Solusi Berkelanjutan: Menjaga yang Tersisa
Jika mangrove Wonorejo ingin tetap eksis dan berfungsi optimal, diperlukan strategi pelestarian yang lebih komprehensif dan terintegrasi:
1. Penguatan Regulasi dan Zonasi
Pemerintah kota perlu mempertegas batas kawasan lindung dan memastikan tidak ada pembangunan yang melanggar RTRW.
2. Kolaborasi Multistakeholder
Melibatkan pihak swasta, masyarakat, akademisi, dan pemerintah dalam bentuk co-management (pengelolaan bersama), bukan hanya proyek satu arah.
3. Sistem Pengawasan Partisipatif
Masyarakat lokal perlu diberdayakan sebagai penjaga kawasan, dengan insentif atau skema padat karya yang mendukung keberlanjutan.
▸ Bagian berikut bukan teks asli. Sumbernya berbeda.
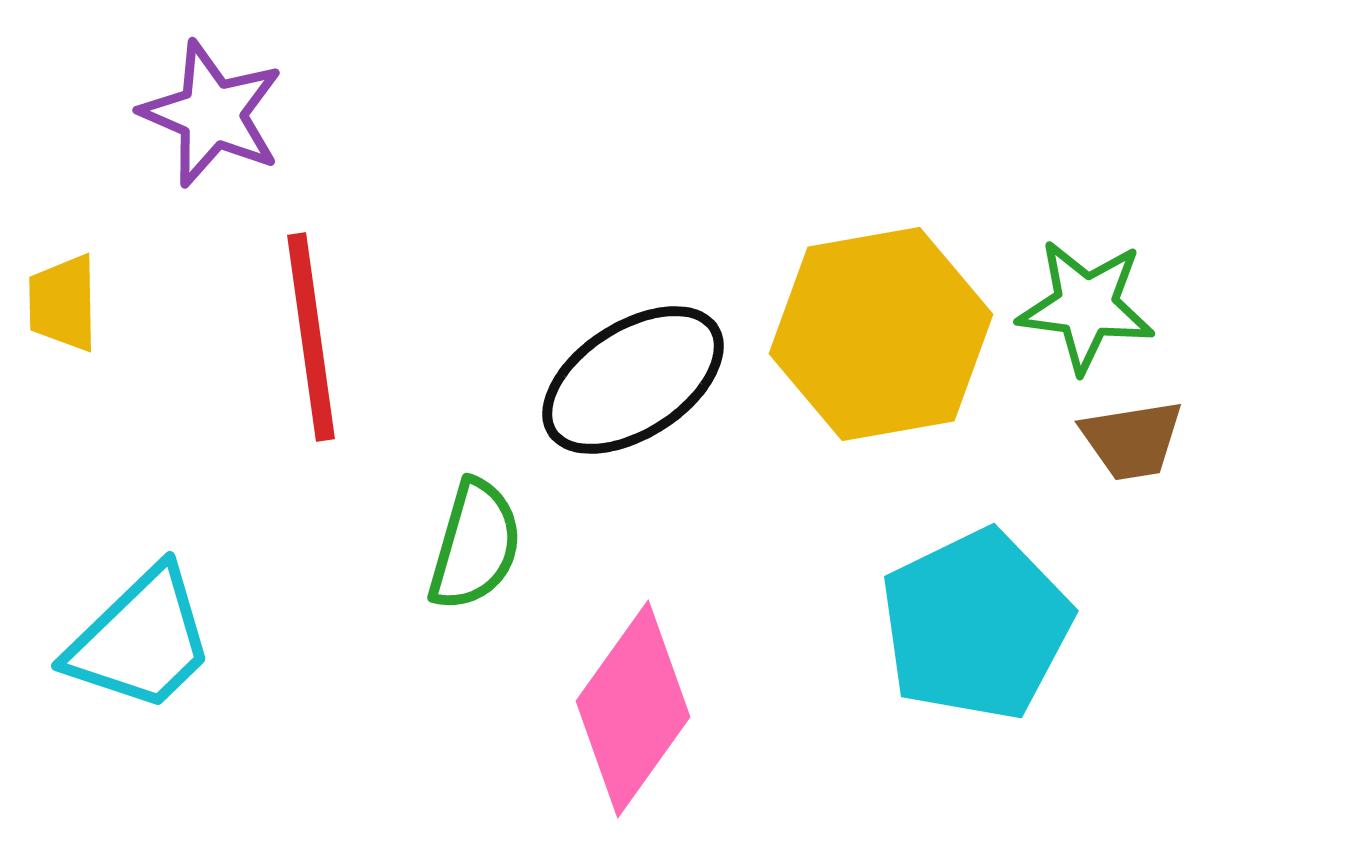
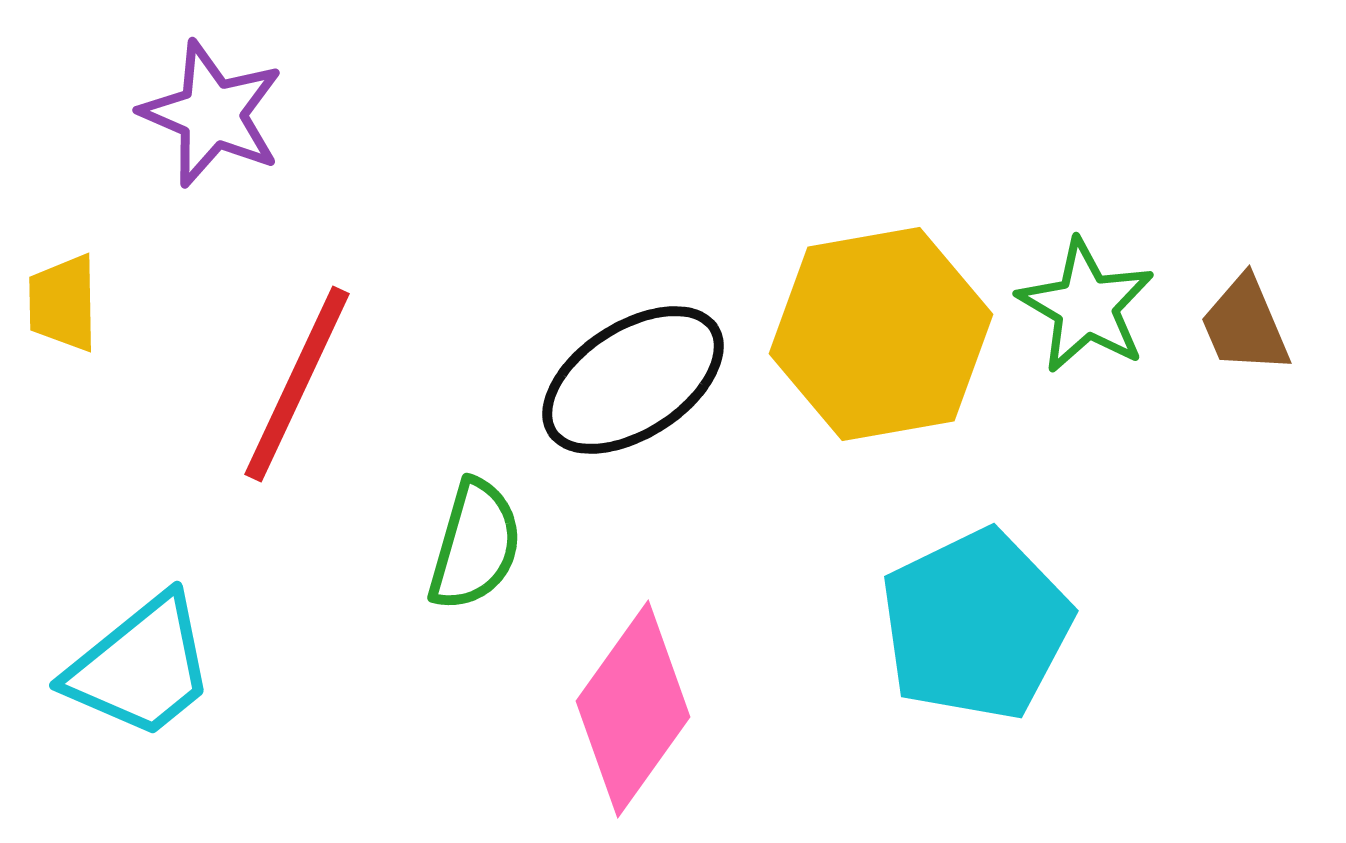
green star: rotated 23 degrees clockwise
red line: moved 14 px left, 47 px down; rotated 33 degrees clockwise
brown trapezoid: moved 113 px right, 115 px up; rotated 76 degrees clockwise
cyan trapezoid: moved 27 px down; rotated 5 degrees clockwise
4. Diversifikasi Ekowisata
Ekowisata tidak hanya harus menarik, tapi juga mendidik dan memberi dampak ekonomi langsung ke warga sekitar — seperti pelatihan pemandu lokal, produk UMKM, dan workshop lingkungan.
5. Riset dan Pemantauan Rutin
Kerjasama dengan perguruan tinggi lokal untuk melakukan riset keanekaragaman hayati, kualitas air, dan dampak sosial ekonomi sangat penting dalam menyusun kebijakan berbasis data.
Penutup: Menjaga Warisan, Menjaga Masa Depan
Mangrove Wonorejo bukan sekadar kumpulan pohon di tepi laut. Ia adalah benteng terakhir dari abrasi yang mengintai pesisir Surabaya, penyaring polusi kota, tempat berkembang biaknya ikan dan burung, serta ruang hidup yang damai bagi makhluk-makhluk yang tak bersuara.
Melupakan mangrove sama dengan mengabaikan masa depan ekologi dan keselamatan kota. Di tengah maraknya pembangunan fisik, suara-suara hijau seperti Wonorejo harus terus digaungkan, dijaga, dan dipulihkan.
Karena jika tidak sekarang, kapan lagi? Dan jika bukan kita, siapa lagi?